Records excerpted from a collection
---
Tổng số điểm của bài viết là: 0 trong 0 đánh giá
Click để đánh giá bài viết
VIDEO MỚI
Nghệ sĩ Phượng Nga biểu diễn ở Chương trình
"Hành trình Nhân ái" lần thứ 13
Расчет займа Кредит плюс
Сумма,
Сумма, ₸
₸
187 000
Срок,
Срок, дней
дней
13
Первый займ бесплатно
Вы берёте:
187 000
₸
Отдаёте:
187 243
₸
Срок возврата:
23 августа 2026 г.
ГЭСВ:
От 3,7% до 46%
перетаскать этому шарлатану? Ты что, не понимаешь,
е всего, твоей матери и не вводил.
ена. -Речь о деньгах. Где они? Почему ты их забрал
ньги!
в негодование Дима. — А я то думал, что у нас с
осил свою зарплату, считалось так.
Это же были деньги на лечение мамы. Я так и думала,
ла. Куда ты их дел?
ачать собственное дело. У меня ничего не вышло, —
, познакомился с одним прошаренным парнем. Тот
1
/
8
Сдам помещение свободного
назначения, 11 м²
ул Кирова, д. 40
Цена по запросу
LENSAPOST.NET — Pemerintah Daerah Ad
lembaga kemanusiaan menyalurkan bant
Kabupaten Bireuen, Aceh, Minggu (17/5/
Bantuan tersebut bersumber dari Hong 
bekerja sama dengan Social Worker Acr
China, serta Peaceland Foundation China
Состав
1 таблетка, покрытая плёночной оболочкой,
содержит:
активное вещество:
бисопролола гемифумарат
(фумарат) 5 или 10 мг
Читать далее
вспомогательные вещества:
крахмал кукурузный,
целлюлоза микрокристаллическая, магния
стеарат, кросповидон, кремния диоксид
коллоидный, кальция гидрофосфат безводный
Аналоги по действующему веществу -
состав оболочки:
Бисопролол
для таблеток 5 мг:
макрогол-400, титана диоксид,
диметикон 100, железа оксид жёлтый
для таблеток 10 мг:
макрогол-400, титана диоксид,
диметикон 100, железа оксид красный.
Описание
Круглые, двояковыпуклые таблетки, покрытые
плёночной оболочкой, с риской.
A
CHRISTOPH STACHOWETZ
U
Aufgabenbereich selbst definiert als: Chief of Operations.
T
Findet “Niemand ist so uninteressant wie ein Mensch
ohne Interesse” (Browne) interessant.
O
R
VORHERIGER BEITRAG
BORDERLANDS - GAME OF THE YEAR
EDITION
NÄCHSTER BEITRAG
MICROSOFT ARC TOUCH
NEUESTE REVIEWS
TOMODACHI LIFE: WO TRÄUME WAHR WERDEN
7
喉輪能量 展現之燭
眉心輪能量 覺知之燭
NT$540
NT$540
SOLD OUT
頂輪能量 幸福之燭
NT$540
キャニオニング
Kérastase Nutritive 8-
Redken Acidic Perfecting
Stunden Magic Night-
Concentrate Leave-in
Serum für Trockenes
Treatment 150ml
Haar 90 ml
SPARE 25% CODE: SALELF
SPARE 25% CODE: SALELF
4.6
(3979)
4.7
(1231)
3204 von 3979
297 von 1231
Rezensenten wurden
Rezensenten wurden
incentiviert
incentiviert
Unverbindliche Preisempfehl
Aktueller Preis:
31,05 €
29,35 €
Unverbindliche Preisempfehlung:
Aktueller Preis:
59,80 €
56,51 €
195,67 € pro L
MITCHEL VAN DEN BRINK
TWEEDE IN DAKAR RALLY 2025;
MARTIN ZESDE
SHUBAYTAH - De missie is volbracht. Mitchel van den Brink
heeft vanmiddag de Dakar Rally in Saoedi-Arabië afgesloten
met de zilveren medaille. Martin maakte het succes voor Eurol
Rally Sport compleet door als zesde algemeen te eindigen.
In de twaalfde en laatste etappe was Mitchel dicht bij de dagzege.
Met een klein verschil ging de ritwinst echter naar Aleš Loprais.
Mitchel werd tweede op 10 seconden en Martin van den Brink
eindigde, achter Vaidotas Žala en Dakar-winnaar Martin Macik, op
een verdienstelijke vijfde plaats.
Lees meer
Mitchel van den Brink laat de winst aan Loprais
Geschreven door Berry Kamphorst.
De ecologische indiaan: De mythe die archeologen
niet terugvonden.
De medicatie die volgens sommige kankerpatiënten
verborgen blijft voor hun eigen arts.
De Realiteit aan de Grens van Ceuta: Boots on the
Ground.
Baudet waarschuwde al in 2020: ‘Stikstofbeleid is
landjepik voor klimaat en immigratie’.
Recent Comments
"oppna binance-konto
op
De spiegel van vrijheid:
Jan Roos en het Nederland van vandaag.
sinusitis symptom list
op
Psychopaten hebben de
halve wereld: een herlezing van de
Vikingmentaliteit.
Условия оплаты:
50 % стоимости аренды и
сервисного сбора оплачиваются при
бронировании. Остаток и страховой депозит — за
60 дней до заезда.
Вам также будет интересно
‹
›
---
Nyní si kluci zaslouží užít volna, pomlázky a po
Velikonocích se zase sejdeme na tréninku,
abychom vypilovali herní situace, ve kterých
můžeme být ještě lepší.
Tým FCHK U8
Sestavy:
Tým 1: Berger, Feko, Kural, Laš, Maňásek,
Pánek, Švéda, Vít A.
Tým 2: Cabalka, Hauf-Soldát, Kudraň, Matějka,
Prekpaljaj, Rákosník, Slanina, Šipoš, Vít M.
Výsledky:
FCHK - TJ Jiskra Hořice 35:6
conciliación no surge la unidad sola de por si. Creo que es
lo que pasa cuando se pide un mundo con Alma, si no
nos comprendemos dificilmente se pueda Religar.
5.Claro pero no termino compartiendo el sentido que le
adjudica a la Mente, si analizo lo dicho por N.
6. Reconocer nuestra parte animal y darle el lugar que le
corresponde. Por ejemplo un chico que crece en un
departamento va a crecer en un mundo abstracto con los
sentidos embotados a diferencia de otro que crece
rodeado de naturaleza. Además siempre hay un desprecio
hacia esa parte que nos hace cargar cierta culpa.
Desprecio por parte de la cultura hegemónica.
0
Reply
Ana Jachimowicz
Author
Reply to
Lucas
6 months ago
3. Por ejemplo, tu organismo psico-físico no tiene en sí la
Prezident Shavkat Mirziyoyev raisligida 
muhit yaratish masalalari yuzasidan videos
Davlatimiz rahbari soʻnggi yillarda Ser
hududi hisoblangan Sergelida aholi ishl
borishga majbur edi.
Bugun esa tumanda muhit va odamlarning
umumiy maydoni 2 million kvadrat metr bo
---
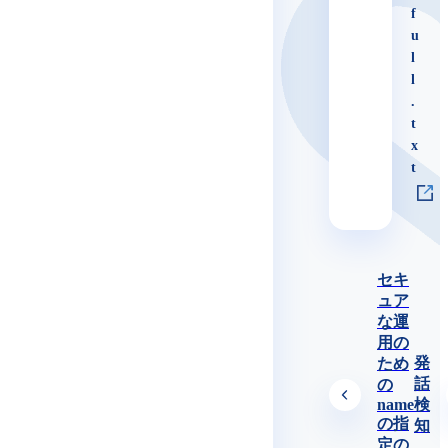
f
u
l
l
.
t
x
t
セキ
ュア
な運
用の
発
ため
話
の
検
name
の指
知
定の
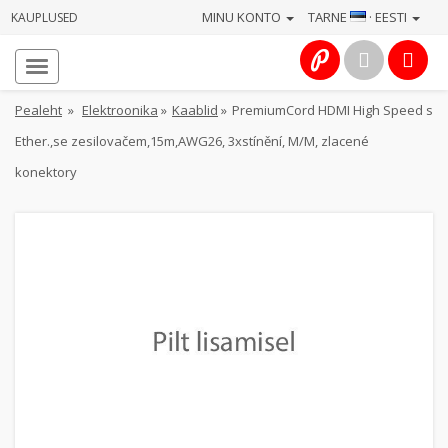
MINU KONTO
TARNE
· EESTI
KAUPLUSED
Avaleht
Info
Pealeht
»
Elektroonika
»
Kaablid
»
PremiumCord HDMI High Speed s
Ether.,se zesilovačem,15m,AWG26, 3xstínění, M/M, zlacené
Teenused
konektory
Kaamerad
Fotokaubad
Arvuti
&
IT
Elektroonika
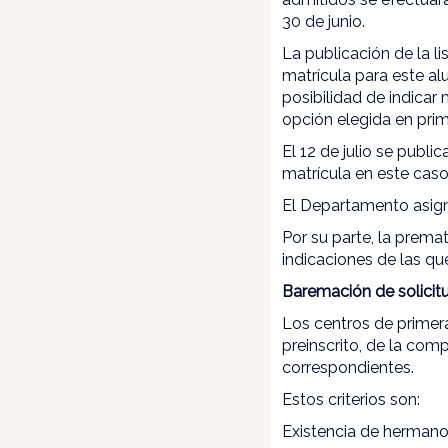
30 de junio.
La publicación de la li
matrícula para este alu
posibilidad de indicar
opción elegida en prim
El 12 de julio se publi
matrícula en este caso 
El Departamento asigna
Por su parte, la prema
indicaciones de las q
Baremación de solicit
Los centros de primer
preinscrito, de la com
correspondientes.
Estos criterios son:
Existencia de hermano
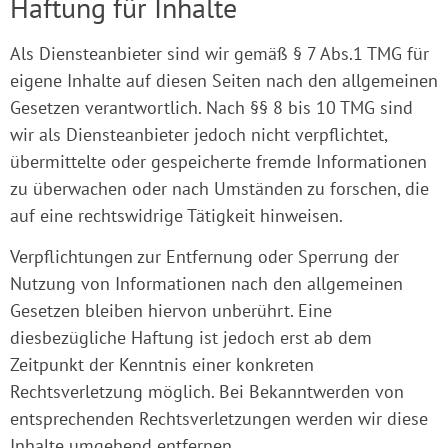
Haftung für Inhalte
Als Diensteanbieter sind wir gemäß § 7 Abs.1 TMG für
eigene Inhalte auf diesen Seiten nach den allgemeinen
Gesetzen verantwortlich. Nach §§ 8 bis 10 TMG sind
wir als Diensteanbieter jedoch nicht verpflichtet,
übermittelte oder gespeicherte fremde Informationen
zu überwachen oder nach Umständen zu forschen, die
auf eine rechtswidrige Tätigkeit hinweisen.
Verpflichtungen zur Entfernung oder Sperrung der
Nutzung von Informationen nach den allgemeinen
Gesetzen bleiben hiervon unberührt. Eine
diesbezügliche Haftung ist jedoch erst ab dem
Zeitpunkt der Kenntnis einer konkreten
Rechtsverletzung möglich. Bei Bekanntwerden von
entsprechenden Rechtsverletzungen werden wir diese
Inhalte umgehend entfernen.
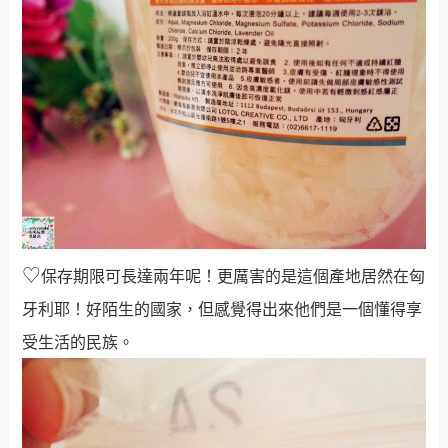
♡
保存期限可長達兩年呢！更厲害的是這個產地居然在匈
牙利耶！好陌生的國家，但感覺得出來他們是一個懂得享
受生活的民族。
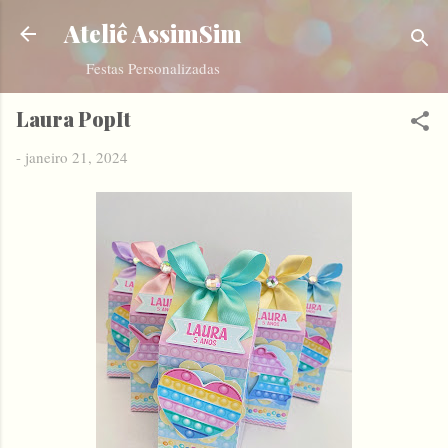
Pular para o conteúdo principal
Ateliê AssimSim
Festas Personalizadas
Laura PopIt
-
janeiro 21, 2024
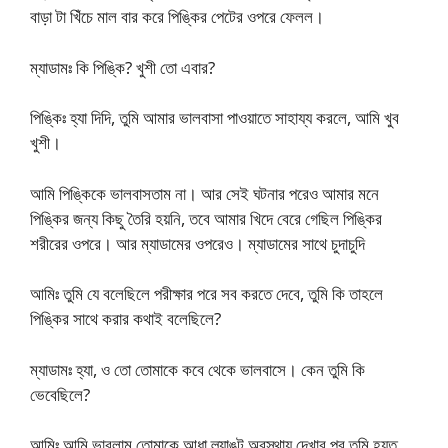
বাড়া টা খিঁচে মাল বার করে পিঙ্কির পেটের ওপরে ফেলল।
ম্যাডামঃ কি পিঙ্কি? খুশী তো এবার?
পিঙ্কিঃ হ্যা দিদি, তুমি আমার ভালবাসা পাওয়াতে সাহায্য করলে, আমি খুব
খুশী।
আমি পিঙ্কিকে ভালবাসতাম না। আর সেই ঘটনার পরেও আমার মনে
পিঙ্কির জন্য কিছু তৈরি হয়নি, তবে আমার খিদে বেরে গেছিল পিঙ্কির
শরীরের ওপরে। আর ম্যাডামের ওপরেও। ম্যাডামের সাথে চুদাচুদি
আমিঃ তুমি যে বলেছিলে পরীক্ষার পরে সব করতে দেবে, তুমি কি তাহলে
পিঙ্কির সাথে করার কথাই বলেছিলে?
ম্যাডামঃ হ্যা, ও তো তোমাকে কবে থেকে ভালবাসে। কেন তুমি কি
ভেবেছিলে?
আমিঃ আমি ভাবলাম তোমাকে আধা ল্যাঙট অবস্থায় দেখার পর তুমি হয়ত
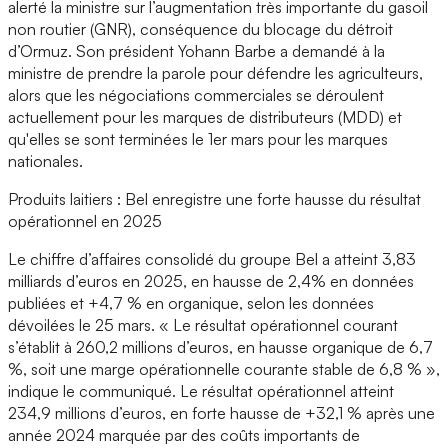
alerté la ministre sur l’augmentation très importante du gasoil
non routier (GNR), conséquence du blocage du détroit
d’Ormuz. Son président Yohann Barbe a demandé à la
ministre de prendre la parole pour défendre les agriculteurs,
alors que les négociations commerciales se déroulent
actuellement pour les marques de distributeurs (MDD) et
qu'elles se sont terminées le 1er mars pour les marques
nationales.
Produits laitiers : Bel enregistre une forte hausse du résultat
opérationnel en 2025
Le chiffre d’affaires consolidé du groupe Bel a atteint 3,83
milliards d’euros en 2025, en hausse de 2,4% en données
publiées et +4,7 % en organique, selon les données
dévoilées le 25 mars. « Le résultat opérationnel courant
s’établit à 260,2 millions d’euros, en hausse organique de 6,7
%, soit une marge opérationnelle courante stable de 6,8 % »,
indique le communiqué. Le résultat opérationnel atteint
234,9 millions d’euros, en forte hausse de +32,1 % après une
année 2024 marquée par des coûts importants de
---
## Action item
From the line that has "Tổng số điểm" through the line that has "ул Кирова, д. 40", copy every line exactly as it appears above, and leave out all others.

## Result
Tổng số điểm của bài viết là: 0 trong 0 đánh giá
Click để đánh giá bài viết
VIDEO MỚI
Nghệ sĩ Phượng Nga biểu diễn ở Chương trình
"Hành trình Nhân ái" lần thứ 13
Расчет займа Кредит плюс
Сумма,
Сумма, ₸
₸
187 000
Срок,
Срок, дней
дней
13
Первый займ бесплатно
Вы берёте:
187 000
₸
Отдаёте:
187 243
₸
Срок возврата:
23 августа 2026 г.
ГЭСВ:
От 3,7% до 46%
перетаскать этому шарлатану? Ты что, не понимаешь,
е всего, твоей матери и не вводил.
ена. -Речь о деньгах. Где они? Почему ты их забрал
ньги!
в негодование Дима. — А я то думал, что у нас с
осил свою зарплату, считалось так.
Это же были деньги на лечение мамы. Я так и думала,
ла. Куда ты их дел?
ачать собственное дело. У меня ничего не вышло, —
, познакомился с одним прошаренным парнем. Тот
1
/
8
Сдам помещение свободного
назначения, 11 м²
ул Кирова, д. 40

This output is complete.